Development of a ladder-shape melting temperature isothermal amplification (LMTIA) assay for detection of African swine fever virus (ASFV)

Abstract

Background: Due to the unavailability of an effective vaccine or antiviral drug against the African swine fever virus (ASFV), rapid diagnosis methods are needed to prevent highly contagious African swine fever.

Objectives: The objective of this study was to establish the ladder-shape melting temperature isothermal amplification (LMTIA) assay for the detection of ASFV.

Methods: LMTIA primers were designed with the p72 gene of ASFV as the target, and plasmid pUC57 was used to clone the gene. The LMTIA reaction system was optimized with the plasmid as the positive control, and the performance of the LMTIA assay was compared with that of the commercial real-time polymerase chain reaction (PCR) kit in terms of sensitivity and detection rate using 200 serum samples.

Results: Our results showed that the LMTIA assay could detect the 10⁴ dilution of DNA extracted from the positive reference serum sample, which was the same as that of the commercial real-time PCR kit. The coincidence rate between the two assays was 100%.

Conclusions: The LMTIA assay had high sensitivity, good detection, and simple operation. Thus, it is suitable for facilitating preliminary and cost-effective surveillance for the prevention and control of ASFV.
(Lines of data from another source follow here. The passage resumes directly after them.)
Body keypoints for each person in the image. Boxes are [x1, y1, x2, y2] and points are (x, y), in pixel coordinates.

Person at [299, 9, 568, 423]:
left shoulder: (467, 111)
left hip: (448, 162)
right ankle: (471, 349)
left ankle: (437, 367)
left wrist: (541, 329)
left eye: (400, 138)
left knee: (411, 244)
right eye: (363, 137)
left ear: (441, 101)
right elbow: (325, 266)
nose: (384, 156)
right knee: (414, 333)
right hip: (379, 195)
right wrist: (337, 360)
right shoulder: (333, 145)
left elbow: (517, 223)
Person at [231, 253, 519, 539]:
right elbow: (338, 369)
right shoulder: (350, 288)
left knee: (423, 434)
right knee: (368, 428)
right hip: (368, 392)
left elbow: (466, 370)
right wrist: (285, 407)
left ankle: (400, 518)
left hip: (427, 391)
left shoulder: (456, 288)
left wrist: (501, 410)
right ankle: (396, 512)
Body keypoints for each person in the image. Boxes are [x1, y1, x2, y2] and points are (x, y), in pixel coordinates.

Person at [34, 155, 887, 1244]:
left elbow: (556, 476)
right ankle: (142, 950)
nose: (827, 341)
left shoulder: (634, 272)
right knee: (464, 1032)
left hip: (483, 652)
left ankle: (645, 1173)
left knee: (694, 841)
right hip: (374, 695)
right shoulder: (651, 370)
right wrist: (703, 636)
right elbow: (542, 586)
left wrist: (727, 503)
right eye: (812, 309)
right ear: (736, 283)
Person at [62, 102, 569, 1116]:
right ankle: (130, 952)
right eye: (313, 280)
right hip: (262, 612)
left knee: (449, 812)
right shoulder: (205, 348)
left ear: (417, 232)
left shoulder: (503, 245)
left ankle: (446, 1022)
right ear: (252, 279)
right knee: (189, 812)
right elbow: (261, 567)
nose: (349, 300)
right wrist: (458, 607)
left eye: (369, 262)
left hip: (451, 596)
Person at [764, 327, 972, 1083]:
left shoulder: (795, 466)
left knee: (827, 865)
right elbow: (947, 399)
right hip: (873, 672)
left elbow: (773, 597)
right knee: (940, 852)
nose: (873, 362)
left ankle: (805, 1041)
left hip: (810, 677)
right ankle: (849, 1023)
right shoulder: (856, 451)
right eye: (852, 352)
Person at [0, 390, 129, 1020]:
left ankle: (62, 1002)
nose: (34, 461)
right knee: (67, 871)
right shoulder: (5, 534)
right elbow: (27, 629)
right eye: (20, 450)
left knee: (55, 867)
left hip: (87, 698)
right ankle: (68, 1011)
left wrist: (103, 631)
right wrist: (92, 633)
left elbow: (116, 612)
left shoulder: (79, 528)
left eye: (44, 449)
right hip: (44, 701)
Keywords: African swine fever (ASF); African swine fever virus (ASFV); commercial real-time PCR kit; ladder-shape melting temperature isothermal amplification (LMTIA).

Fig. 1. Ladder-type melting temperature curve of target sequences.
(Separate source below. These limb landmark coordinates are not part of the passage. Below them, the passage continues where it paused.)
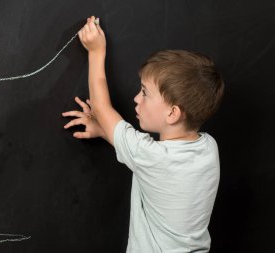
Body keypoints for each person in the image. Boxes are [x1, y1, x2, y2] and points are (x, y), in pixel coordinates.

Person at [62, 16, 224, 253]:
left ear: (172, 113)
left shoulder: (152, 157)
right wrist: (103, 129)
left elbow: (102, 109)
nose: (136, 99)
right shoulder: (209, 148)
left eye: (145, 93)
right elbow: (145, 159)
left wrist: (96, 52)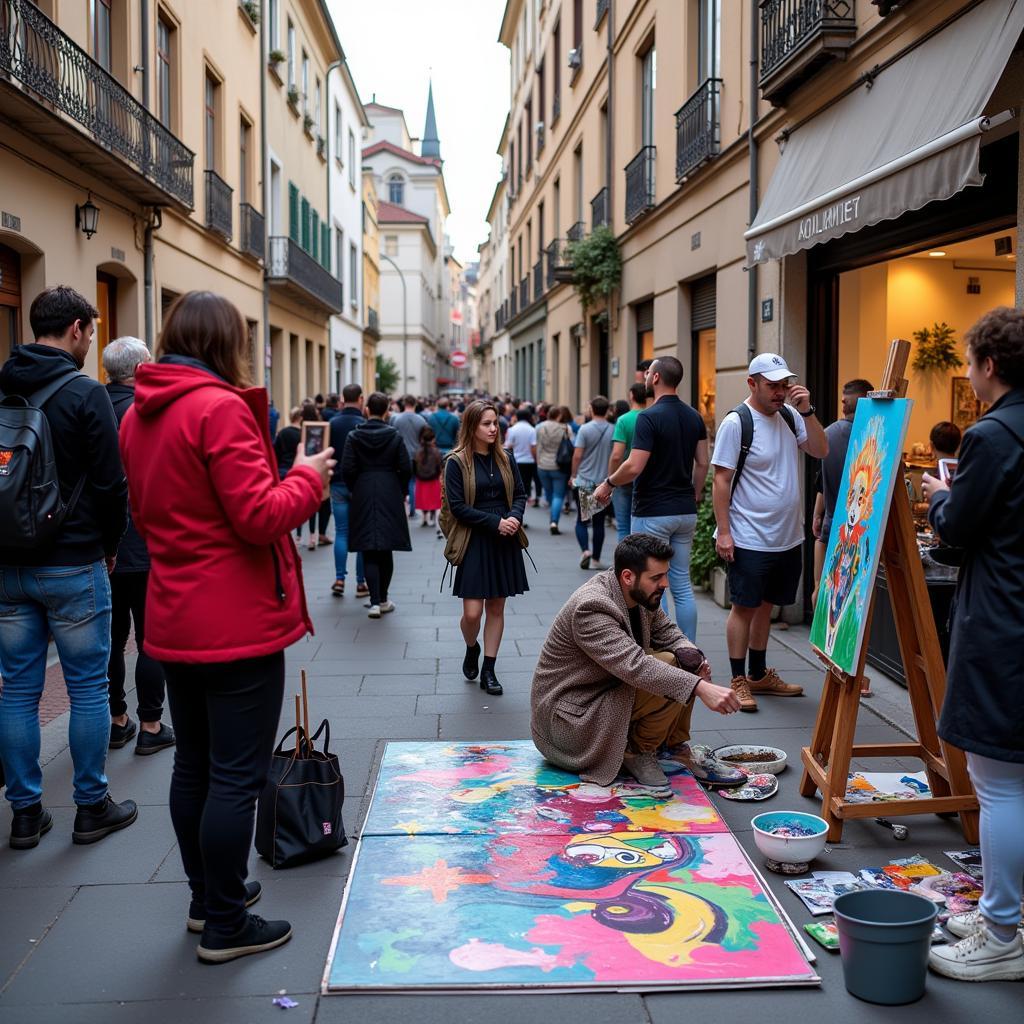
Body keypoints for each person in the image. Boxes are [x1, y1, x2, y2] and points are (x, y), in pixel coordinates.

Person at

Fig. 2. Restriction digestion map of pUC57 plasmid containing 376 nt fragment of ASFV p72 gene. Note: Lane 1: Plasmid; Lane 2: Plasmid digested with EcoRI-SalI; Lane M: 1 kb DNA Marker.

Fig. 3. Amplification plot of the LMTIA reaction at 54°C, 55°C, and 56°C.

LMTIA, ladder-shape melting temperature isothermal amplification; RFU, relative fluorescence units.

Fig. 4. Sensitivity of the developed LMTIA assay with pUC57-p72 DNA as template.

Note: A: 1 pg pUC57-p72 DNA; B: 100 fg pUC57-p72 DNA; C: 10 fg pUC57-p72 DNA; D: 1 fg pUC57-p72 DNA; E: 0.1 fg pUC57-p72 DNA; F: 0.01 fg pUC57-p72; G: ddH₂O. LMTIA, ladder-shape melting temperature isothermal amplification; RFU, relative fluorescence units.

Fig. 5. Sensitivity of the developed LMTIA assay for detection of the genomic DNA of ASFV.

Note: A: Positive controls (1 pg pUC57-p72 DNA); B: 10⁻¹ dillution of genomic DNA extracted from ASFV-positive serum sample; C: 10⁻² dillution of genomic DNA extracted from ASFV-positive serum sample; D: 10⁻³ dillution of genomic DNA extracted from ASFV-positive serum sample; E: 10⁻⁴ dillution of genomic DNA extracted from ASFV-positive serum sample; F: 10⁻⁵ dillution of genomic DNA extracted from ASFV-positive serum sample; G: ddH₂O. LMTIA, ladder-shape melting temperature isothermal amplification; ASFV, African swine fever virus; RFU, relative fluorescence units.

Fig. 6. Sensitivity of the commercial Real-time PCR Kit for detection of the genomic DNA of ASFV.

Note: A: Positive controls (1 pg pUC57-p72 DNA); B: 10⁻¹ dillution of genomic DNA extracted from ASFV-positive serum sample; C: 10⁻² dillution of genomic DNA extracted from ASFV-positive serum sample; D: 10⁻³ dillution of genomic DNA extracted from ASFV-positive serum sample; E: 10⁻⁴ dillution of genomic DNA extracted from ASFV-positive serum sample; F: 10⁻⁵ dillution of genomic DNA extracted from ASFV-positive serum sample; G: ddH₂O. PCR, polymerase chain reaction; ASFV, African swine fever virus; RFU, relative fluorescence units.